25 January 2010

A generic convertor for IEnumerable<T>

Apart from ForEach<T>, as I described in my previous post, I noticed the absence of ConvertAll<T> on everything but List<T> as well. Pretty annoying when I wanted to convert a list of business objects of So I extended my static class GenericUtilities with another extension methdo

using System;
using System.Collections.Generic;

namespace LocalJoost.Utilities
{
  public static class GenericExtensions
  {
    // previous code for ForEach omitted.
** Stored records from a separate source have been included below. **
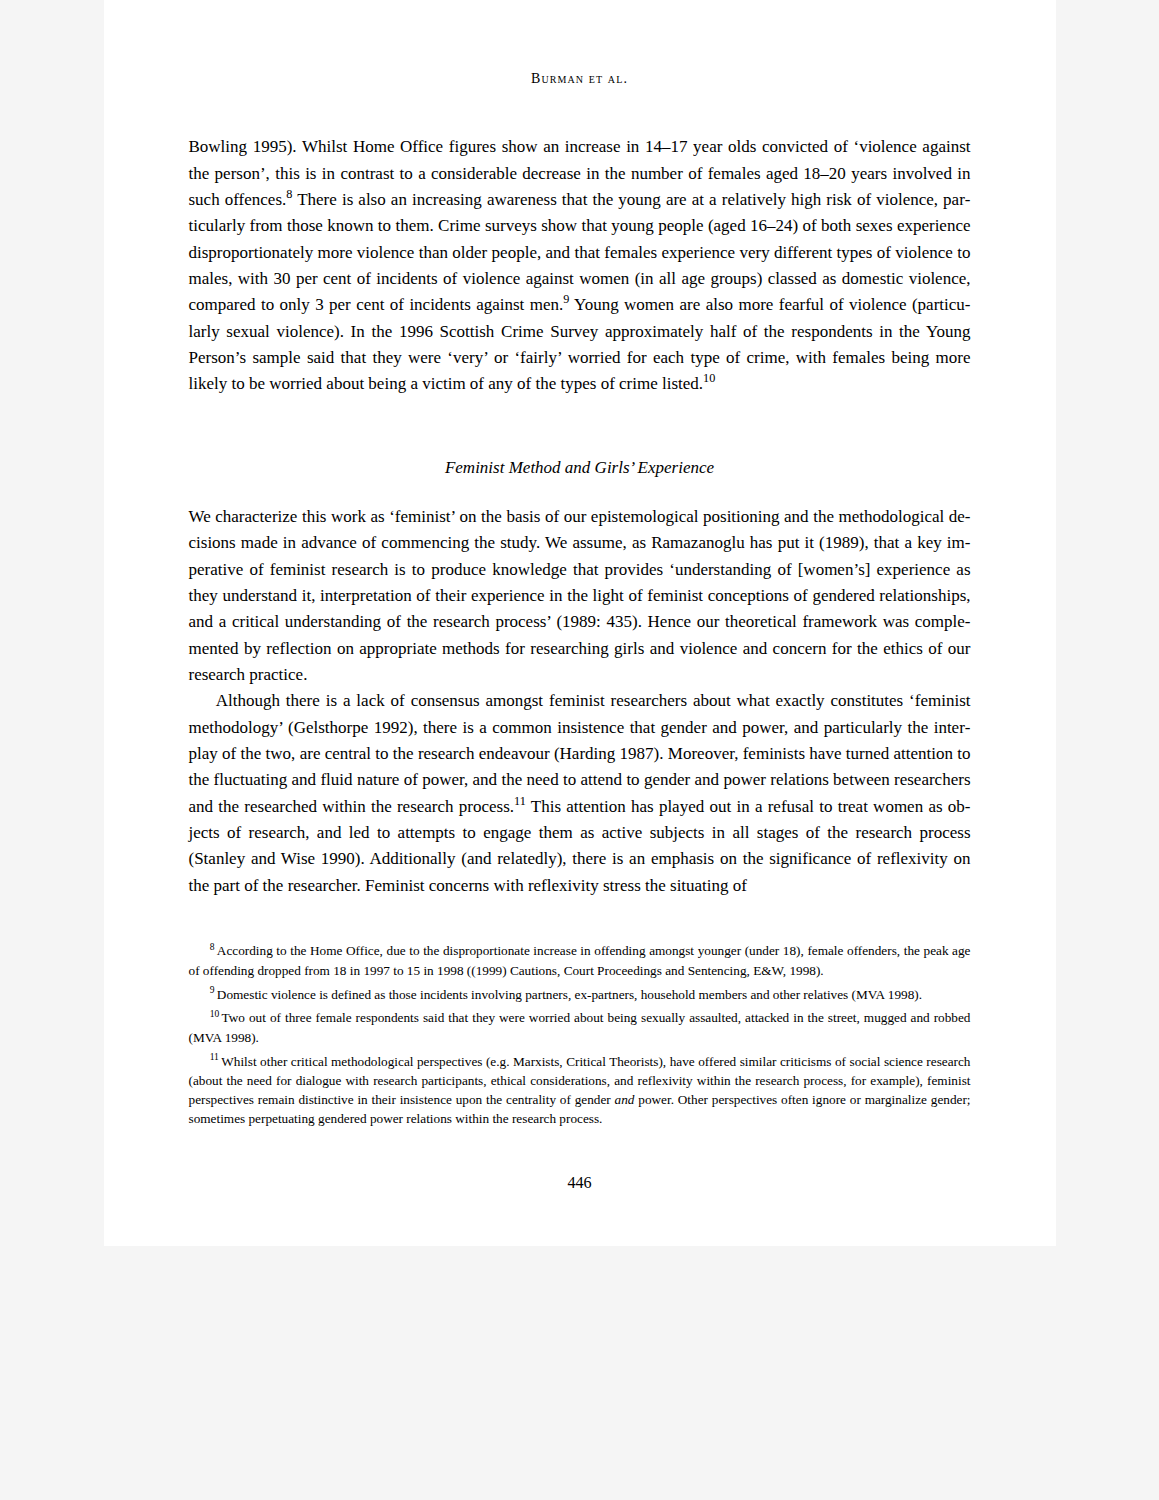Burman et al.
Bowling 1995). Whilst Home Office figures show an increase in 14–17 year olds convicted of ‘violence against the person’, this is in contrast to a considerable decrease in the number of females aged 18–20 years involved in such offences.8 There is also an increasing awareness that the young are at a relatively high risk of violence, particularly from those known to them. Crime surveys show that young people (aged 16–24) of both sexes experience disproportionately more violence than older people, and that females experience very different types of violence to males, with 30 per cent of incidents of violence against women (in all age groups) classed as domestic violence, compared to only 3 per cent of incidents against men.9 Young women are also more fearful of violence (particularly sexual violence). In the 1996 Scottish Crime Survey approximately half of the respondents in the Young Person’s sample said that they were ‘very’ or ‘fairly’ worried for each type of crime, with females being more likely to be worried about being a victim of any of the types of crime listed.10
Feminist Method and Girls’ Experience
We characterize this work as ‘feminist’ on the basis of our epistemological positioning and the methodological decisions made in advance of commencing the study. We assume, as Ramazanoglu has put it (1989), that a key imperative of feminist research is to produce knowledge that provides ‘understanding of [women’s] experience as they understand it, interpretation of their experience in the light of feminist conceptions of gendered relationships, and a critical understanding of the research process’ (1989: 435). Hence our theoretical framework was complemented by reflection on appropriate methods for researching girls and violence and concern for the ethics of our research practice.
Although there is a lack of consensus amongst feminist researchers about what exactly constitutes ‘feminist methodology’ (Gelsthorpe 1992), there is a common insistence that gender and power, and particularly the interplay of the two, are central to the research endeavour (Harding 1987). Moreover, feminists have turned attention to the fluctuating and fluid nature of power, and the need to attend to gender and power relations between researchers and the researched within the research process.11 This attention has played out in a refusal to treat women as objects of research, and led to attempts to engage them as active subjects in all stages of the research process (Stanley and Wise 1990). Additionally (and relatedly), there is an emphasis on the significance of reflexivity on the part of the researcher. Feminist concerns with reflexivity stress the situating of
8According to the Home Office, due to the disproportionate increase in offending amongst younger (under 18), female offenders, the peak age of offending dropped from 18 in 1997 to 15 in 1998 ((1999) Cautions, Court Proceedings and Sentencing, E&W, 1998).
9Domestic violence is defined as those incidents involving partners, ex-partners, household members and other relatives (MVA 1998).
10Two out of three female respondents said that they were worried about being sexually assaulted, attacked in the street, mugged and robbed (MVA 1998).
11Whilst other critical methodological perspectives (e.g. Marxists, Critical Theorists), have offered similar criticisms of social science research (about the need for dialogue with research participants, ethical considerations, and reflexivity within the research process, for example), feminist perspectives remain distinctive in their insistence upon the centrality of gender and power. Other perspectives often ignore or marginalize gender; sometimes perpetuating gendered power relations within the research process.
446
    public static IEnumerable<TC> ConvertAll<T, TC>(
      this IEnumerable<T> inputList, 
      Converter<T, TC> convert)
    {
        foreach( var t in inputList )
        {
            yield return convert(t);
        }
  }
}
This permitted me to do something like this:
return ListRubriek.Get()
  .ConvertAll(p => new CascadingDropDownNameValue(
        p.Omschrijving, p.Id.ToString()))
  .ToArray();
to easily convert a list of CSLA business objects into a list that could be used in an ASP.NET Ajax Cascading dropdown. Nothing special for the veteran functional programmer I guess but still, useful.

This is actually the 2nd version - thanks to Jarno Peschier for some constructive criticism

2 comments:

peSHIr said...

Your convert sounds a bit like a generic mapper function, often called map() in functional languages. In .NET this is part of System.Linq as the Select() method. You might be able to use that: simply supply a suitable lamdba that converts from one type to another.

peSHIr said...

Oh, and another thing: if you define a method returning IEnumerable you are doing more than callers might expect if you construct a List and then return that. It reserves memory for a complete List instance. In your own example you're only interested in an array, so this List is created "in vain".

I would implement the method using a foreach statement in which you yield return the elements instead of constructing and returning a List. This would give you the same lazy evaluation characteristics as LINQs select: as long as you do not enumerate the sequence nothing is actually done. And the caller can always use ToArray() or ToList() to get an actual collection instance as needed.